In particular, Rubio advocated for the United States to take a leading role in forming international coalitions and reducing its reliance on institutions like the United Nations Security Council, where countries like China and Russia can block action with a single vote.
"In those instances, where the veto power of either China or Russia impedes the world's ability to deal with a significant threat, it is the United States that will have to organize and lead coalitions with or without Security Council resolutions," Rubio said.
Rubio called that his chief difference with the Obama administration and elaborated on it during a question-and-answer period. He said "the president's administration has somewhat often had an over-reliance on institutions, global institutions, whether it's the Security Council or it's the United Nations to take the lead on some of these issues."
On China, Rubio said "the China of today" is closest with countries such as North Korea and Iran, and can't be counted on "to defend and support global economic and political freedom or take up the cause of human rights." On Russia, he said the United States should "re-energize and lead a united coalition with European nations to tackle issues ranging from missile defense to the continued enlargement of NATO." He also advocated the creation of a Western Hemisphere energy coalition using shale gas to reduce European dependency on Russian energy sources.
Rubio addressed the threat of a nuclear Iran through the lens of the Syrian crisis, saying the overthrow of Syrian President Bashar al-Assad would be a "significant blow to Iran's ambitions." He proposed significant action to help the opposition forces overthrow the government, including the formation of a coalition with Turkey and the Arab League nations and providing food, medicine, communications tools and possibly weapons to the Syrian people.

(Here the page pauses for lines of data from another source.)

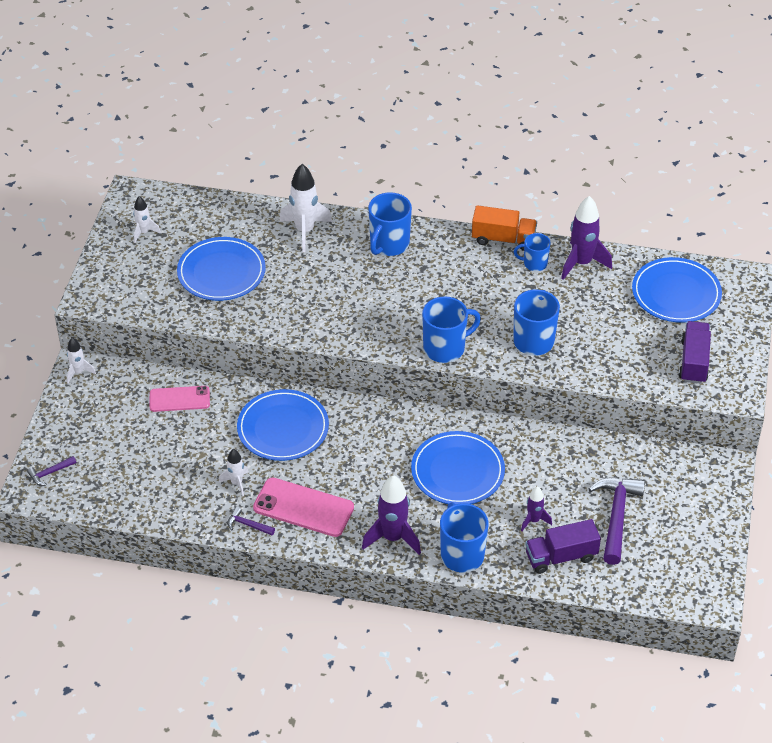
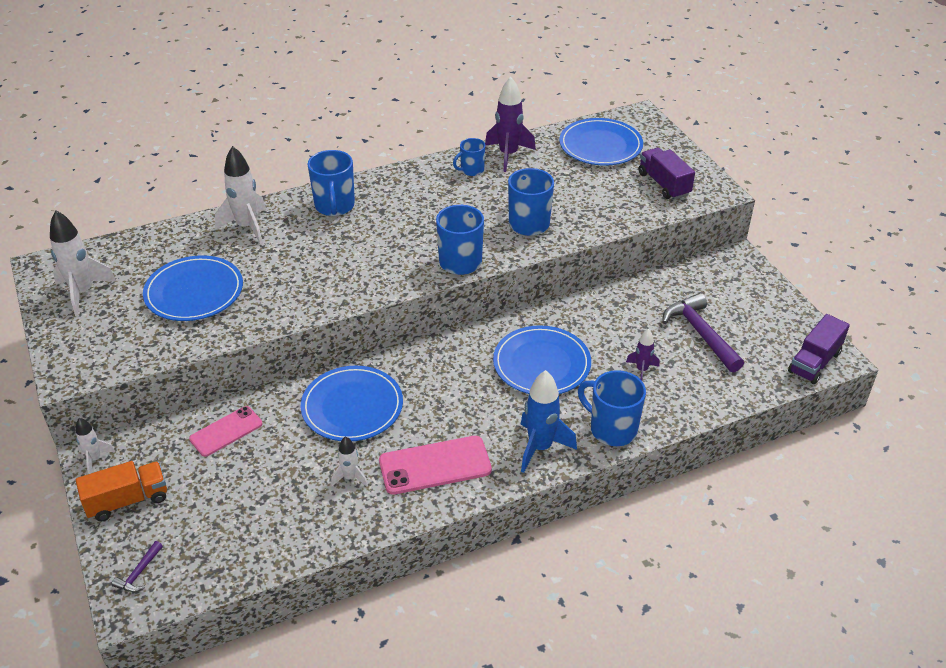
camera: 35 degrees left, 5 degrees down
(144, 232) = (83, 293): white rocket -> white rocket, size x1.80
(248, 525) = (395, 510): purple hammer -> none
(393, 538) = (540, 447): purple rocket -> blue rocket
(503, 239) = (429, 164): orange truck -> orange truck (127, 500)
(561, 556) = (691, 387): purple truck -> purple truck (814, 362)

He criticized but did not name some members of the Senate Foreign Relations Committee, including some Republicans, for failing to capitalize on the possibility of a post-Assad Syria because they were afraid of the challenges it would pose.
That was one instance in which Rubio broke with some members of his party; he also endorsed negotiations with Iran though he cautioned that they must lead to action rather than further negotiations. Like Romney and Obama, he said he was open to preventing Iran from obtaining a nuclear weapon with the use of military force, though he suggested that outcome would be tragic. Asked whether he would support Israeli military intervention, Rubio said he was "not in a position to sit here and dictate to Israel's leaders what they should or should not do."
Rubio also broke with his party - and importantly, many members of his Tea Party base - by endorsing a robust foreign aid budget as a means to "strengthen our influence, the effectiveness of our leadership, and the service of our interests and ideals." He cited programs to combat AIDS in Africa and urged other forms of humanitarian intervention.
Indeed, much of Rubio's speech displayed a preference for an overtly bipartisan foreign policy. He was introduced by Sen. Joe Lieberman, a hawkish independent from Connecticut who was once a Democrat.